Text passage:
-*-

Jorge Mas Santos (born 1963) is an American billionaire businessman and the chairman and largest shareholder of MasTec, a Miami-based construction and engineering company, founded by his father Jorge Mas Canosa. 

Mas is also chairman of the Cuban American National Foundation and managing owner of Inter Miami CF, a Miami-based Major League Soccer team. He is also president of Real Zaragoza, a spanish football club. As of April 2022, his net worth was estimated at US$1.0 billion.

Education
Mas attended and graduated from the University of Miami, where he obtained a bachelor's degree in business administration in 1984 and a master's degree in business administration in 1985 from the University of Miami School of Business.

Business
Mas is the chairman of MasTec (NYSE:MTZ), a company founded by his father. He began his career at Church and Tower, MasTec’s predecessor, in 1984.

In 1990, Mas co-founded Neff Corporation (NYSE:NFF) a provider of rental construction and utility equipment. In 2005, it was sold for a reported $510 million.

-*-

Short problem 1: Convert the part of the entries that opens with the line containing "scientific name: Verbena lasiostachys" and closes with the last line of the entries into a JSON list of strings, one string per line and no blank lines.

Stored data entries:
-*-

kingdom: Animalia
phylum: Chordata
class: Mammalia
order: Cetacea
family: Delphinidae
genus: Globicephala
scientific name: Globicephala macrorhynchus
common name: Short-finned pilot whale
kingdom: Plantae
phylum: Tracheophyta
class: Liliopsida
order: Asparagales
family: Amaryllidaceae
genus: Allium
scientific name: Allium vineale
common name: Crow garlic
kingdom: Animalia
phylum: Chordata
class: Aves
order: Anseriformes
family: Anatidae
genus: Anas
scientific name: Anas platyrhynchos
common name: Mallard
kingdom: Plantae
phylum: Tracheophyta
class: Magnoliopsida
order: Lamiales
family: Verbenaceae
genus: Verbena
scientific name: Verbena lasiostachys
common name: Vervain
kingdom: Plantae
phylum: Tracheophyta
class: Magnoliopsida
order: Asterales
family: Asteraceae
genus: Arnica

-*-

Short problem 2:
Please answer these questions about the Jorge Mas Santos passage:
(a) Which company does Mas chair, and who founded it?
(b) In what year did Mas earn his master's degree in business administration?
(c) For what reported amount was Neff Corporation sold?

Task output 1:
[
  "scientific name: Verbena lasiostachys",
  "common name: Vervain",
  "kingdom: Plantae",
  "phylum: Tracheophyta",
  "class: Magnoliopsida",
  "order: Asterales",
  "family: Asteraceae",
  "genus: Arnica"
]

Task output 2:
(a) MasTec, founded by his father, Jorge Mas Canosa.
(b) 1985.
(c) $510 million.